La presidente del Consiglio Giorgia Meloni sempre più in versione Orban torna ad attaccare quella che definisce una parte della magistratura come “politicizzata”, intervenendo mentre il capo dello Stato Sergio Mattarella presiede il plenum del Csm e richiama le istituzioni al rispetto dei propri ruoli.
In un video diffuso sui social, Meloni ribadisce le sue critiche alle recenti decisioni giudiziarie in materia di immigrazione: «La domanda che mi faccio è qual è il messaggio che si sta cercando di far passare con questa lunga serie di decisioni oggettivamente assurde: che non è consentito al governo provare a contrastare l’immigrazione illegale di massa, che qualunque legge si faccia e qualunque procedimento si costruisca una parte politicizzata della magistratura è pronta a mettersi di traverso?», si chiede il premier. «Non lo so, ma in ogni caso mi dispiace se deluderò più di qualcuno perché noi siamo particolarmente ostinati, e continueremo e faremo del nostro meglio per rispettare la parola che abbiamo dato agli italiani e per far rispettare le regole e le leggi dello Stato italiano, e faremo tutto quello che serve per difendere in particolare i confini e la sicurezza dei cittadini», continua.
Le parole della presidente del Consiglio arrivano dopo la decisione del tribunale di Palermo che ha condannato lo Stato italiano a risarcire con 76mila euro la Ong proprietaria della nave capitanata da Carola Rackete. «Non solo all’epoca la Rackete è stata assolta perché secondo alcuni magistrati è consentito forzare un blocco di polizia in nome dell’immigrazione illegale di massa – ha detto Meloni -. Oggi i giudici del tribunale di Palermo prendono un’altra decisione che lascia letteralmente senza parole: hanno condannato lo Stato italiano a risarcire con 76mila euro, sempre degli italiani, la Ong proprietaria della nave capitanata dalla Rackete, perché dopo lo speronamento ai danni dei nostri militari l’imbarcazione era stata, giustamente, trattenuta e posta sotto sequestro».
Ancora una volta, però, lo scontro istituzionale si riaccende attorno al rapporto tra politica e magistratura. Le sentenze vengono emesse “in nome del popolo italiano” e sulla base delle leggi vigenti: i giudici non sono tenuti ad ascoltare o recepire il parere del governo prima di decidere. In uno Stato di diritto, governi e politici non sono al di sopra della legge; se un’amministrazione viola norme o diritti, è la stessa giustizia a stabilirlo e a prevedere eventuali risarcimenti.

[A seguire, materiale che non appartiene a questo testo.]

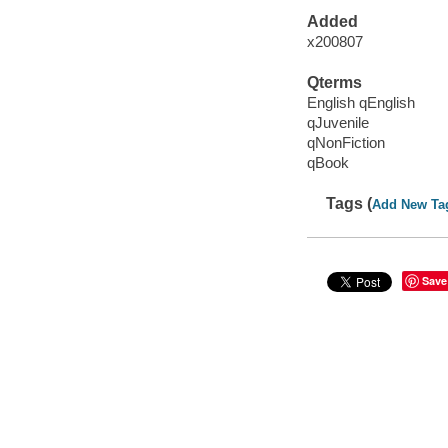
Added
x200807
Qterms
English qEnglish
qJuvenile
qNonFiction
qBook
Tags (
Add New Ta
Save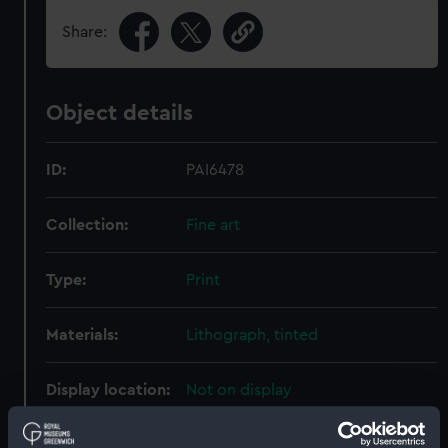
Share:
Object details
ID:
PAI6478
Collection:
Fine art
Type:
Print
Materials:
Lithograph, tinted
Display location:
Not on display
Creator:
Brandard, John
;
Dolby, Edwin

In questo quadro, la responsabilità economica stabilita dal tribunale non ricade sulla comandante della nave, ma sull’operato delle autorità che disposero il trattenimento e il sequestro dell’imbarcazione, ritenuti impropri dai giudici. La vicenda riapre così il dibattito sul rispetto della separazione dei poteri e sul ruolo della magistratura nel controllo di legittimità dell’azione di governo.